A. Bocquet : Cet après-midi, dans ma ville, il y a eu une distribution pour les fêtes de la part du Secours Populaire, il y avait 740 personnes qui faisaient la queue. 740 personnes dans une ville de 17 000 habitants. Et c'est, dans ma région Nord-Pas-de-Calais, c'est un peu la situation qu'on rencontre partout.

RTL : Donc vous êtes du côté des chômeurs ?

A. Bocquet : Je suis du côté des gens qui souffrent. Je suis communiste, je suis de gauche, je suis dans la majorité plurielle pour que tous ceux qui souffrent dans ce pays puissent avoir une part de bonheur.

RTL : Est-ce-que vous êtes aussi du côté des casseurs qui sont parfois encadrés par la CGT ?
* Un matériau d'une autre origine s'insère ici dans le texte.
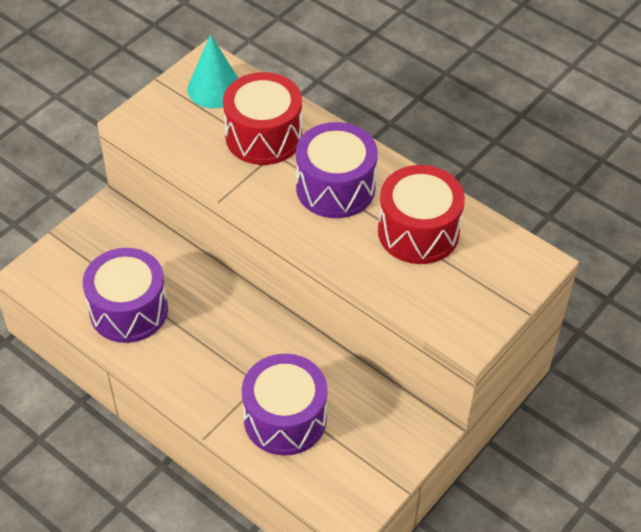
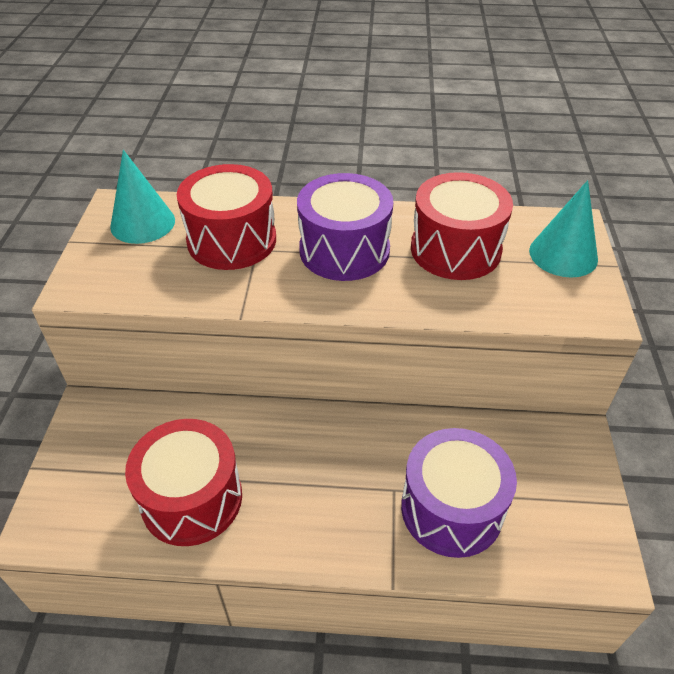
camera: 35 degrees left, 5 degrees down
purple drum [83,248,168,343] -> red drum [125,419,242,546]
none -> turquoise cone [529,180,598,277]

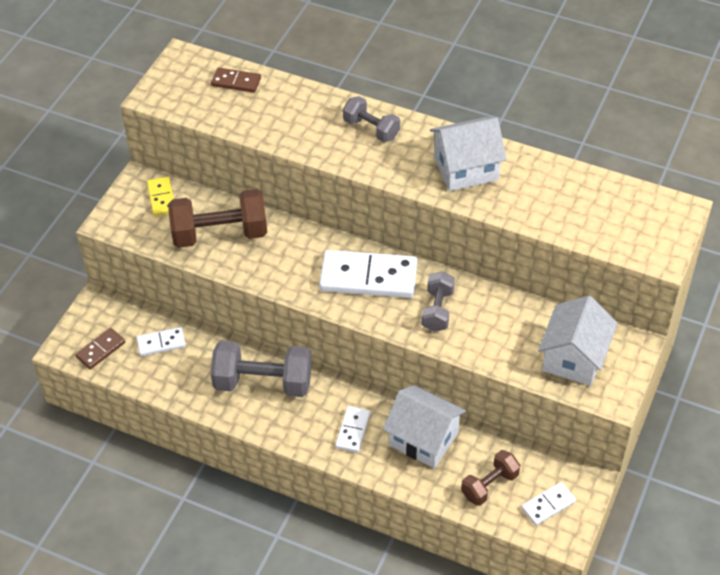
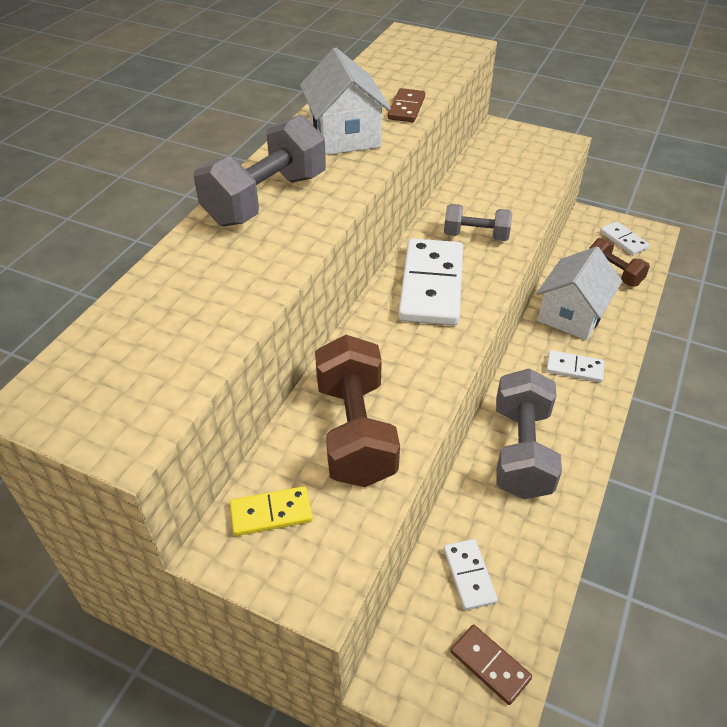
camera: 90 degrees left, 5 degrees down
brown domino [211,68,261,93] -> brown domino moved to [388,88,425,122]
grey dumbbell [343,96,400,142] -> grey dumbbell [194,115,326,226], size x1.70
white house [538,296,618,386] -> none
A. Bocquet : Moi, je ne suis pas pour la violence. Je condamne toute la violence. En même temps, la colère, on doit la comprendre. Les gens sont au bout du rouleau. Et en fait, la violence, elle est du côté de ceux qui décident de fermer les usines, de licencier, et de faire des profits fabuleux, parce que demain soir, je suis convaincu qu'à la Bourse de Paris, on va encore, comme d'habitude, avec les cotillons, faire la fête pour célébrer les résultats boursiers de cette année. Cela, c'est une réalité.

RTL : Est-ce-que politiquement, vous vous attendez à une année 1998 difficile au sein de la majorité plurielle ?

A. Bocquet : Moi, je suis dans la majorité plurielle pour construire, pour travailler, pour faire entendre la voix de tous ceux qui veulent que cela change dans le pays. C'est dans cet esprit que nous voulons continuer.

RTL : La politique actuelle va dans le bon sens ?

A. Bocquet : Il y a des décisions qui sont très positives. J'en ai souligné quelques-unes. Par contre, il y a des manques. Je pense au chômage, qui est un exemple patent. Je pense qu'il y a des mesures qui devraient être prises avec beaucoup plus de force. Je prends l'impôt sur les grandes fortunes, par exemple, on devrait, pour aider les gens qui sont en difficulté, prendre des mesures plus claires, plus offensives. Mais enfin, dans la majorité plurielle, chacun apporte sa voix, chacun apporte son originalité, sa spécificité. Nous considérons, nous, communistes, que nous devons contribuer activement à ce que le changement puisse se concrétiser. Et il faut entendre ce qui se passe dans le tréfonds du pays, il faut entendre tous ceux qui souffrent et en particulier les travailleurs privés d'emploi. En fait, si on a créé les conditions de changer dans ce pays, c'est pour faire reculer ce cancer de la société qu'est le chômage. J'ai conscience que cela ne se fait pas du jour au lendemain, je ne suis pas partisan du tout ou rien, mais en même temps, j'ai conscience qu'il faut aller très vite, prendre des mesures très faibles, pour avancer concrètement dans l'année 1998. Et les communistes apporteront leur pierre à cette construction-là.